How can I sort list by second element without using lambda?

Question

def rearrangelist(list):
    lst = input["list"]
    lst = ['list'[0]:1,'list'[1]:0,'list'[2]:3];
    print (sorted(list))

How can I make this work without using lambda, once I basically want the list elements to be rearrange according to the number that each list element gets defined, per example:

list = [john, peter, olive]
john[2], peter [1] and olive[0]

And I want this to be sorted according to the number printing this:

olive, peter, john

Can´t use "Zip()" function

Answer 1

The easiest solution is to use the operator.itemgetter function

from operator import itemgetter

print(sorted(list, key=itemgetter(1)))

By the way, list is a terrible name for a variable, as it will shadow the list type.

Answer 2

sorted(iterable[, cmp[, key[, reverse]]]) Return a new sorted list from the items in iterable.

■ Instructions
1. Restate the paragraph in the list-sorting thread beginning "How can I make this work without using lambda" more briefly, keeping its main facts.
2. From the list-sorting thread, print the text between "The easiest solution" and "items in iterable.", inclusive, word for word.
3. Please carry on the list-sorting thread from the point where it stops.
The records have nothing to do with the list-sorting thread.

■ Data for analysis
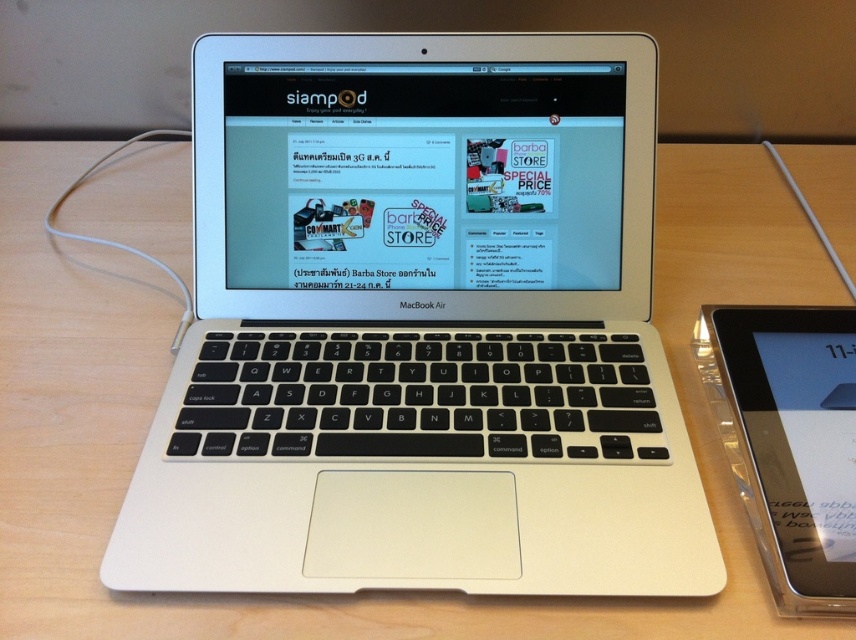
You are organizing your desk and need to place a new item between the silver metallic laptop at center and the clear plastic tablet at right. Where should you place it to ensure it fits between them?

The silver metallic laptop at center is located above the clear plastic tablet at right, so placing the new item between them would require positioning it below the silver metallic laptop at center and above the clear plastic tablet at right.

You are organizing your desk and need to place a new item between the silver metallic laptop at center and the clear plastic tablet at right. Where should you position it to ensure it is between them?

Place the new item between the silver metallic laptop at center and the clear plastic tablet at right, positioning it to the right of the silver metallic laptop at center and to the left of the clear plastic tablet at right since the laptop is to the left of the tablet.

You have a small toy car that is 10 inches long. You want to place it between the silver metallic laptop at center and the clear plastic tablet at right. Will the toy car fit horizontally between them without overlapping either device?

The silver metallic laptop at center is 8.55 inches from clear plastic tablet at right. Since the toy car is 10 inches long, which is longer than the 8.55 inches space between them, the toy car will not fit horizontally between the two devices without overlapping.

■ Written responses
1. The asker wants this to work without lambda, so that the list's elements are reordered by the number defined for each one, as the example shows.

2.
The easiest solution is to use the operator.itemgetter function

from operator import itemgetter

print(sorted(list, key=itemgetter(1)))

By the way, list is a terrible name for a variable, as it will shadow the list type.

Answer 2

sorted(iterable[, cmp[, key[, reverse]]]) Return a new sorted list from the items in iterable.

3.
The optional arguments cmp, key, and reverse have the same meaning as those for the list.sort() method.

key specifies a function of one argument that is used to extract a comparison key from each list element: key=str.lower. The default value is None (compare the elements directly).

key is what you need. Supply it a function that will return a comparison key

def SortBySecondElement(Element):
    return Element[1]

Call sorted method this way

sorted(list, key=SortBySecondElement)

I hope that is what you want.

Answer 3

You can use the decorate-sort-undecorate idiom :

>>> names = ['john', 'peter', 'olive']
>>> order = [2, 1, 0]

>>> decorated = zip(order, names)
>>> decorated
[(2, 'john'), (1, 'peter'), (0, 'olive')]

>>> sorted_decorated = sorted(decorated)
>>> sorted_decorated
[(0, 'olive'), (1, 'peter'), (2, 'john')]

>>> undecorated = zip(*sorted_decorated)[1]
>>> undecorated
('olive', 'peter', 'john')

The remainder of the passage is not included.